Practical Example: Preparing Data for Machine Learning
Let’s combine these concepts in a realistic workflow:
import pandas as pd
import numpy as np
from sklearn.model_selection import train_test_split
from sklearn.linear_model import LogisticRegression
from sklearn.metrics import accuracy_score
# Create sample dataset
np.random.seed(42)
n_samples = 1000
df = pd.DataFrame({
'age': np.random.randint(18, 70, n_samples),
'income': np.random.randint(30000, 150000, n_samples),
'education': np.random.choice(['high_school', 'bachelors', 'masters', 'phd'], n_samples),
'employment': np.random.choice(['full_time', 'part_time', 'self_employed'], n_samples),
'region': np.random.choice(['urban', 'suburban', 'rural'], n_samples),
'purchased': np.random.choice([0, 1], n_samples, p=[0.7, 0.3])
})
# Introduce some missing values
df.loc[np.random.choice(n_samples, 50, replace=False), 'education'] = np.nan
print("Original data shape:", df.shape)
print("\nSample rows:")
print(df.head())
# Define categorical columns explicitly
categorical_cols = ['education', 'employment', 'region']
# Encode with best practices:
# - Explicit column selection
# - drop_first for linear model
# - dummy_na to handle missing education values
# - Integer dtype for sklearn compatibility
df_encoded = pd.get_dummies(
df,
columns=categorical_cols,
drop_first=True,
dummy_na=True,
dtype=int
)
print("\nEncoded data shape:", df_encoded.shape)
print("\nFeature columns:")
print([col for col in df_encoded.columns if col != 'purchased'])
# Prepare features and target
X = df_encoded.drop('purchased', axis=1)
y = df_encoded['purchased']
# Split data
X_train, X_test, y_train, y_test = train_test_split(
X, y, test_size=0.2, random_state=42
)
# Train model
model = LogisticRegression(max_iter=1000)
model.fit(X_train, y_train)
# Evaluate
y_pred = model.predict(X_test)
accuracy = accuracy_score(y_test, y_pred)
print(f"\nModel accuracy: {accuracy:.3f}")
# Show feature importance
feature_importance = pd.DataFrame({
'feature': X.columns,
'coefficient': model.coef_[0]
}).sort_values('coefficient', key=abs, ascending=False)

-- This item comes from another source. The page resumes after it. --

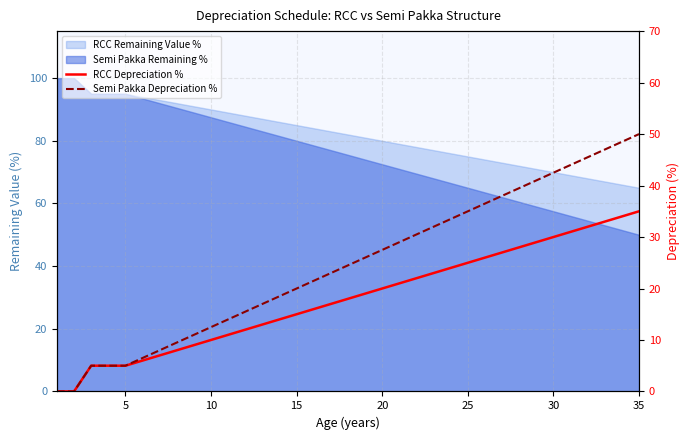

True or false: RCC Depreciation % has more than 2 points higher than both neighbors.

False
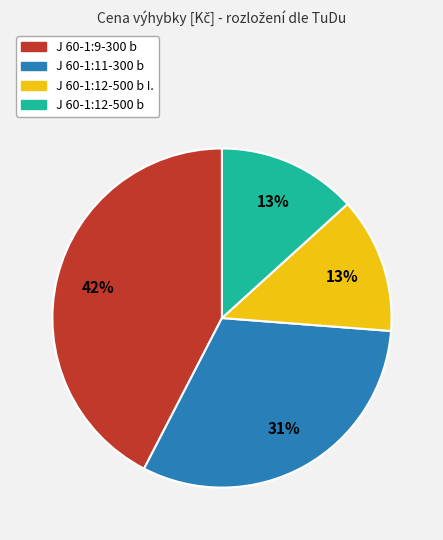

To the nearest percent, what is the average slice percentage?

25%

print("\nTop features by coefficient magnitude:")
print(feature_importance.head(10))
This workflow demonstrates proper categorical encoding for a classification task. Note how we explicitly specify columns, use drop_first=True for the logistic regression model, and handle missing values with dummy_na=True.
A word of caution: get_dummies() works well for quick analysis, but it has a critical flaw for production ML pipelines. If your test set contains a category that wasn’t in the training set, you’ll get mismatched columns. For production systems, use scikit-learn’s OneHotEncoder with handle_unknown='ignore', which maintains consistent column structure regardless of input categories.